What does Kirkwood hope audiences will take away from Nina?

“I want them to come out wrecked in a good way,” he said. “That’s how I always saw it, that was my drive. From now on when you hear Nina’s music, you’ll really listen to it.”

The director’s hopes for Nina

For her directorial debut, Mort does not want to take on the entire legacy of Nina Simone. She only wants to illustrate an important facet of it that everyone can relate to, which also shaped her artistry indelibly: her little-known love life.

“In an interview, a version of which we used, Nina said, ‘Sometimes people forget that I’m a woman, and I sing as many love songs as I do,’ and I think that’s a really important quote,” Mort explained. “Her civil rights stance comes from not only her uncompromising belief in civil rights, and her belief in strength and power for everyone, but I think it also comes […] from a need to be heard, and a need to be seen and the power of words, which she took very seriously, which you hear in all of her music.
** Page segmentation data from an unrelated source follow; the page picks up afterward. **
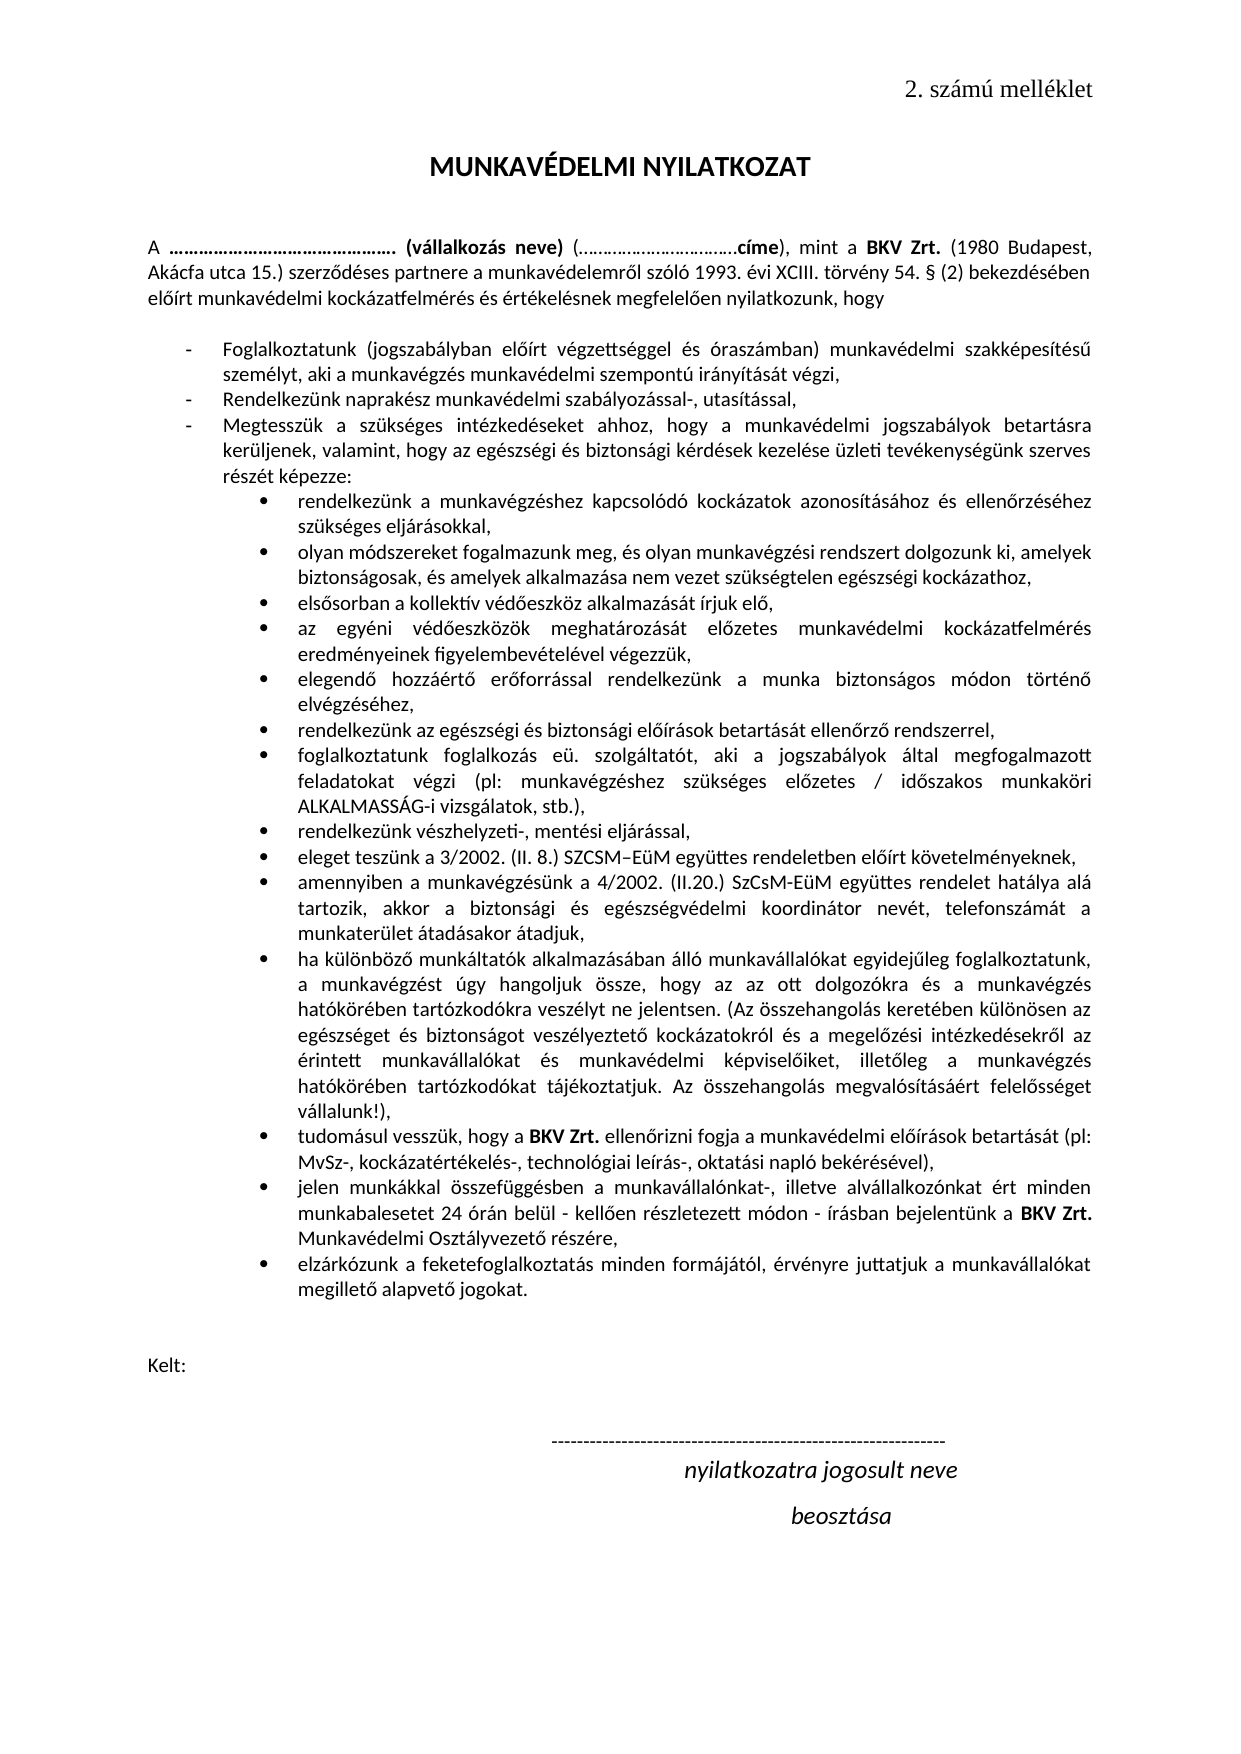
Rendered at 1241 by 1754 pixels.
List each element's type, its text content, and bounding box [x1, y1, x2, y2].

list rendelkezünk az egészségi és biztonsági előírások betartását ellenőrző rendszerrel, [260, 717, 1093, 742]
list jelen munkákkal összefüggésben a munkavállalónkat-, illetve alvállalkozónkat ért minden munkabalesetet 24 órán belül - kellően részletezett módon - írásban bejelentünk a BKV Zrt. Munkavédelmi Osztályvezető részére, [260, 1174, 1093, 1251]
text beosztása [516, 1500, 1093, 1530]
list Rendelkezünk naprakész munkavédelmi szabályozással-, utasítással, [185, 387, 1093, 412]
list elsősorban a kollektív védőeszköz alkalmazását írjuk elő, [260, 590, 1093, 615]
list rendelkezünk vészhelyzeti-, mentési eljárással, [260, 819, 1093, 844]
text nyilatkozatra jogosult neve [148, 1454, 1093, 1484]
list Foglalkoztatunk (jogszabályban előírt végzettséggel és óraszámban) munkavédelmi szakképesítésű személyt, aki a munkavégzés munkavédelmi szempontú irányítását végzi, [185, 336, 1093, 387]
list olyan módszereket fogalmazunk meg, és olyan munkavégzési rendszert dolgozunk ki, amelyek biztonságosak, és amelyek alkalmazása nem vezet szükségtelen egészségi kockázathoz, [260, 539, 1093, 590]
text MUNKAVÉDELMI NYILATKOZAT [148, 148, 1093, 183]
text A ………………………………………. (vállalkozás neve) (……………………………címe), mint a BKV Zrt. (1980 Budapest, Akácfa utca 15.) szerződéses partnere a munkavédelemről szóló 1993. évi XCIII. törvény 54. § (2) bekezdésében előírt munkavédelmi kockázatfelmérés és értékelésnek megfelelően nyilatkozunk, hogy [148, 234, 1093, 310]
list elzárkózunk a feketefoglalkoztatás minden formájától, érvényre juttatjuk a munkavállalókat megillető alapvető jogokat. [260, 1251, 1093, 1302]
text -------------------------------------------------------------- [148, 1429, 1093, 1454]
list tudomásul vesszük, hogy a BKV Zrt. ellenőrizni fogja a munkavédelmi előírások betartását (pl: MvSz-, kockázatértékelés-, technológiai leírás-, oktatási napló bekérésével), [260, 1124, 1093, 1174]
list foglalkoztatunk foglalkozás eü. szolgáltatót, aki a jogszabályok által megfogalmazott feladatokat végzi (pl: munkavégzéshez szükséges előzetes / időszakos munkaköri ALKALMASSÁG-i vizsgálatok, stb.), [260, 742, 1093, 819]
list eleget teszünk a 3/2002. (II. 8.) SZCSM–EüM együttes rendeletben előírt követelményeknek, [260, 844, 1093, 869]
list az egyéni védőeszközök meghatározását előzetes munkavédelmi kockázatfelmérés eredményeinek figyelembevételével végezzük, [260, 615, 1093, 666]
text Kelt: [148, 1352, 1093, 1378]
list rendelkezünk a munkavégzéshez kapcsolódó kockázatok azonosításához és ellenőrzéséhez szükséges eljárásokkal, [260, 488, 1093, 539]
list amennyiben a munkavégzésünk a 4/2002. (II.20.) SzCsM-EüM együttes rendelet hatálya alá tartozik, akkor a biztonsági és egészségvédelmi koordinátor nevét, telefonszámát a munkaterület átadásakor átadjuk, [260, 869, 1093, 946]
list elegendő hozzáértő erőforrással rendelkezünk a munka biztonságos módon történő elvégzéséhez, [260, 666, 1093, 717]
list Megtesszük a szükséges intézkedéseket ahhoz, hogy a munkavédelmi jogszabályok betartásra kerüljenek, valamint, hogy az egészségi és biztonsági kérdések kezelése üzleti tevékenységünk szerves részét képezze: [185, 412, 1093, 488]
list ha különböző munkáltatók alkalmazásában álló munkavállalókat egyidejűleg foglalkoztatunk, a munkavégzést úgy hangoljuk össze, hogy az az ott dolgozókra és a munkavégzés hatókörében tartózkodókra veszélyt ne jelentsen. (Az összehangolás keretében különösen az egészséget és biztonságot veszélyeztető kockázatokról és a megelőzési intézkedésekről az érintett munkavállalókat és munkavédelmi képviselőiket, illetőleg a munkavégzés hatókörében tartózkodókat tájékoztatjuk. Az összehangolás megvalósításáért felelősséget vállalunk!), [260, 946, 1093, 1124]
And I think that’s a very interesting quality.”

Mort stresses that the movie does not reveal all the days, nights, laughter, tears and turmoil that brought Simone to the forefront of the music business and Civil Rights Movement. Instead, it serves as a window capturing moments that empowered her heart.

“I like a lot of things that [the film] says about being an artist, about being a woman, about that brilliance, about love,” Mort mused. “It’s clearly not a biopic as much as I think Nina Simone is amazing… I liked her life. I liked what she stood for. I liked that she’s uncompromising… I was taking on something else that I felt was universal to everybody. That doesn’t take anything away from who she is or who she was.

“I hope people see Nina,” Mort affirmed. “I hope they see her heart and her soul.”